= Dataset rows =
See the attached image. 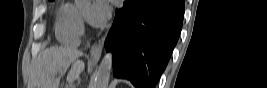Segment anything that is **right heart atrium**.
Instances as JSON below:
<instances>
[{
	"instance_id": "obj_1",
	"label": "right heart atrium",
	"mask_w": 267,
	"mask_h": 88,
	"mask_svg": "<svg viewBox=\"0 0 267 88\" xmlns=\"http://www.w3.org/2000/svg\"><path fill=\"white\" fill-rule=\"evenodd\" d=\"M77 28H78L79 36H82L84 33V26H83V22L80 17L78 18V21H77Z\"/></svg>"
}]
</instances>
---
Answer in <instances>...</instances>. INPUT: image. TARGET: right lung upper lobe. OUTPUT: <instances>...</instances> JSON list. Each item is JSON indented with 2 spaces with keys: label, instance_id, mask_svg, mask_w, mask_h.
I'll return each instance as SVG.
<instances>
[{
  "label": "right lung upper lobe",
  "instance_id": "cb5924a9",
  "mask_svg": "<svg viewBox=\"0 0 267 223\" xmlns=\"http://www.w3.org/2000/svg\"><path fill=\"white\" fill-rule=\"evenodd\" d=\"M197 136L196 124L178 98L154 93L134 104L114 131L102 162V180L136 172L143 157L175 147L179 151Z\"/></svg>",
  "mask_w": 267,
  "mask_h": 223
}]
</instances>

= Task description =
Select each line of the records that contains the string "upper", and copy those lines.

= Response to the task =
Answer in <instances>...</instances>. INPUT: image. TARGET: right lung upper lobe. OUTPUT: <instances>...</instances> JSON list. Each item is JSON indented with 2 spaces with keys: label, instance_id, mask_svg, mask_w, mask_h.
  "label": "right lung upper lobe",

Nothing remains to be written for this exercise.